TASK TO COMPLETE => Pick out each line of the material below that contains the string "True", and copy those lines. Case counts.

____

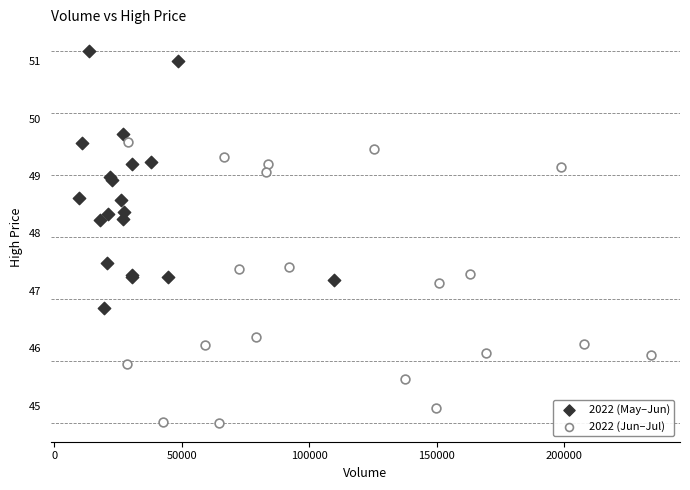

What are all the series names shown in the legend?

2022 (May–Jun), 2022 (Jun–Jul)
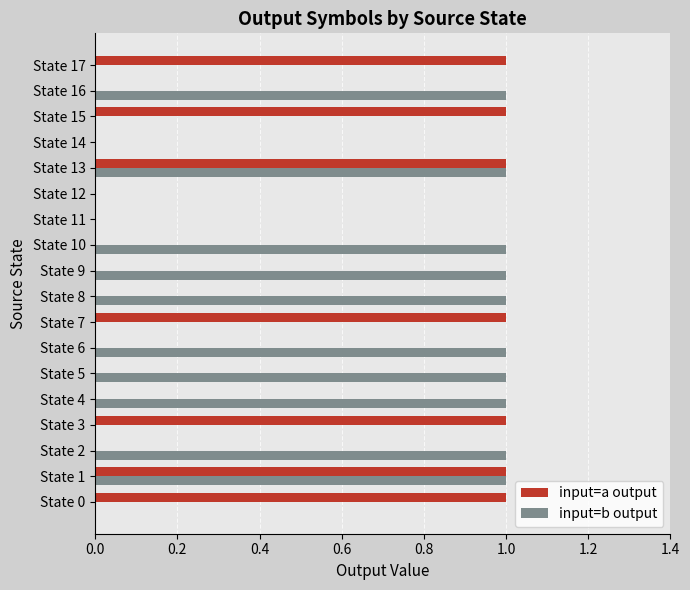

True or false: input=b output has a value of 1 at State 2.

True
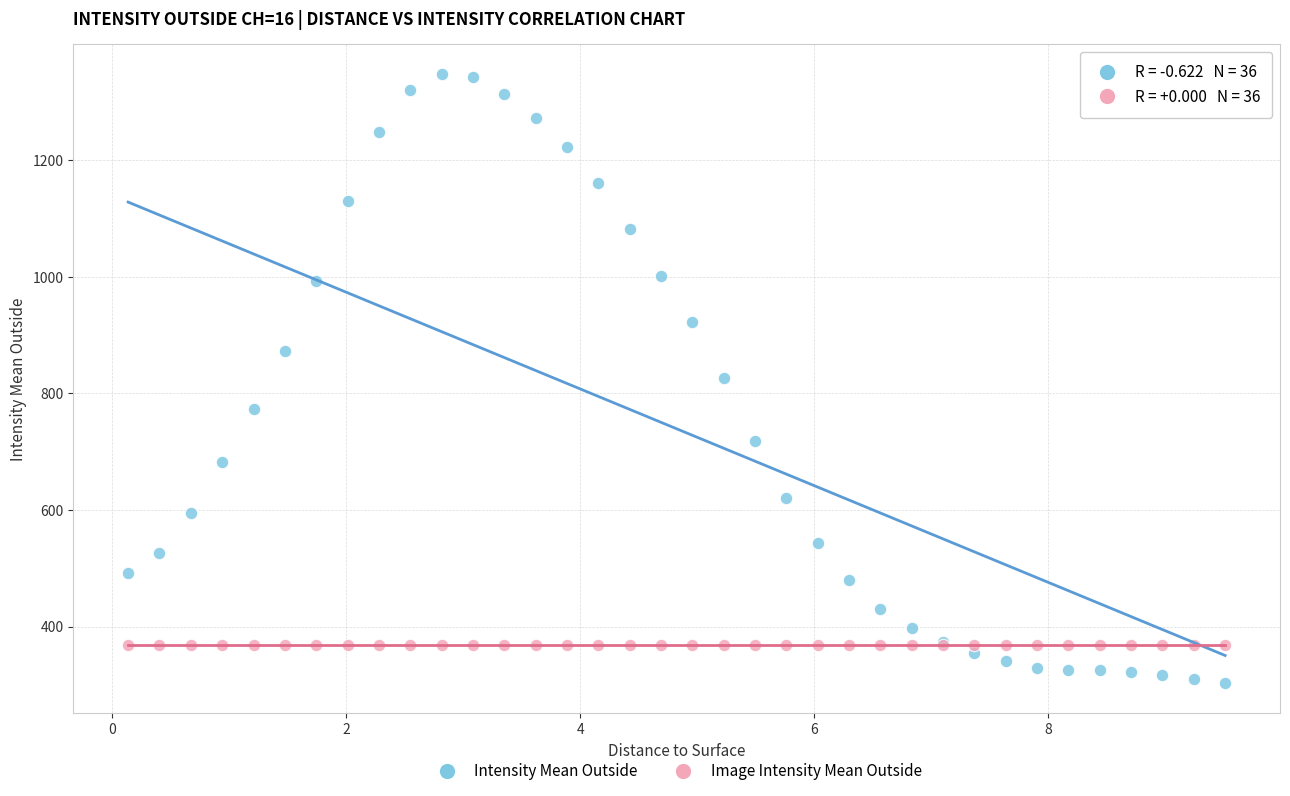

Which series contains the highest Y value?

Intensity Mean Outside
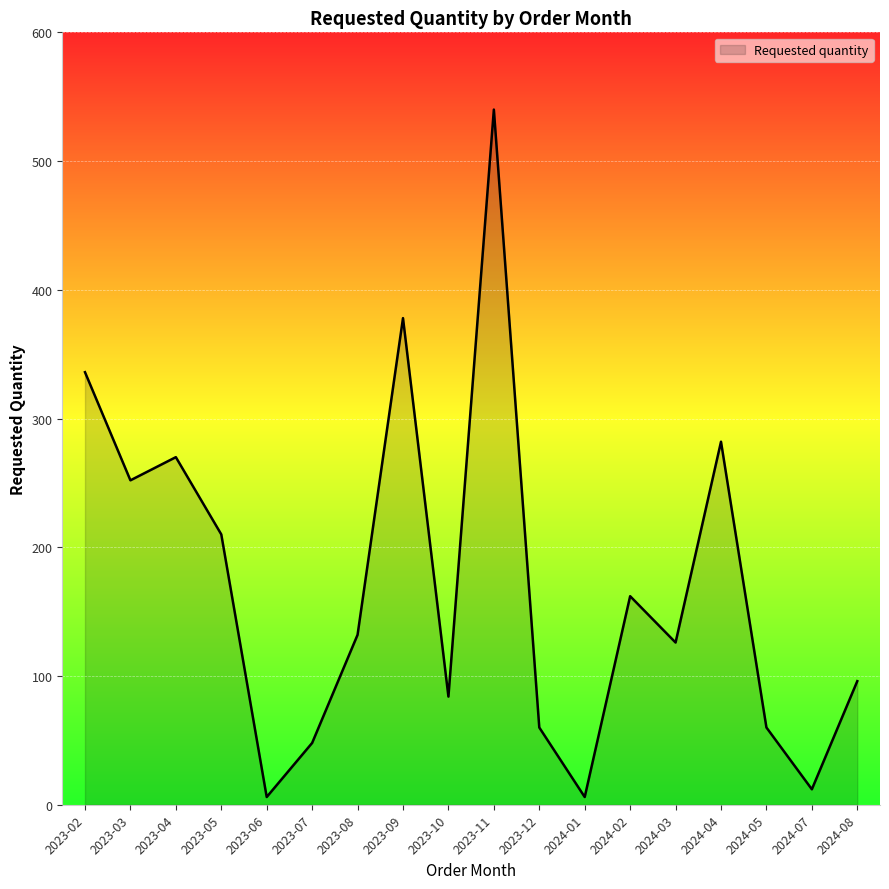

The value at 2023-03 is 350. True or false?

False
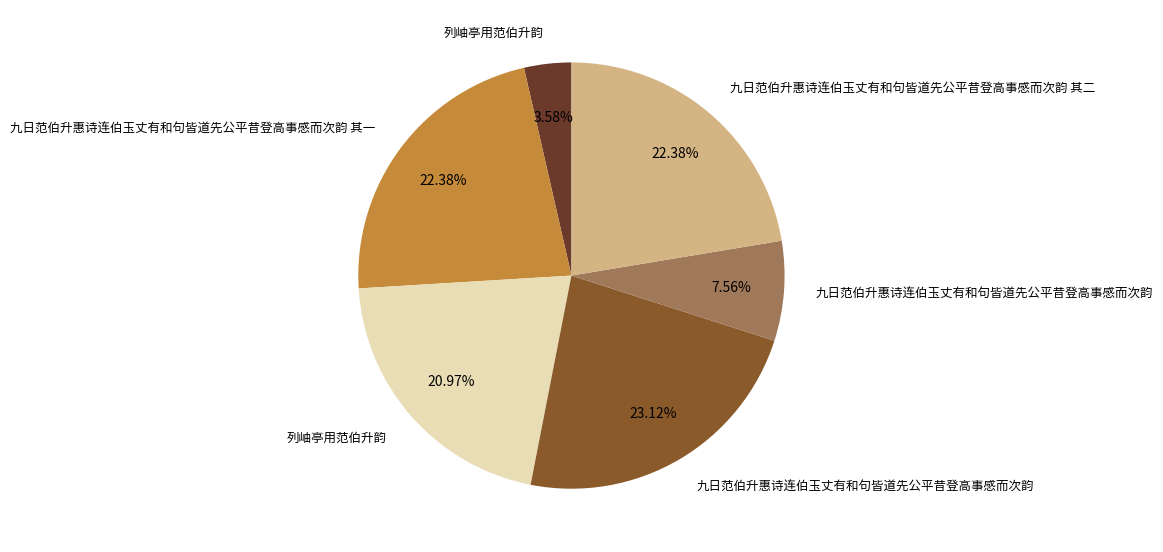

Does any single category account for the majority?

No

____

SOLUTION =>
True or false: input=b output has a value of 1 at State 2.
True
The value at 2023-03 is 350. True or false?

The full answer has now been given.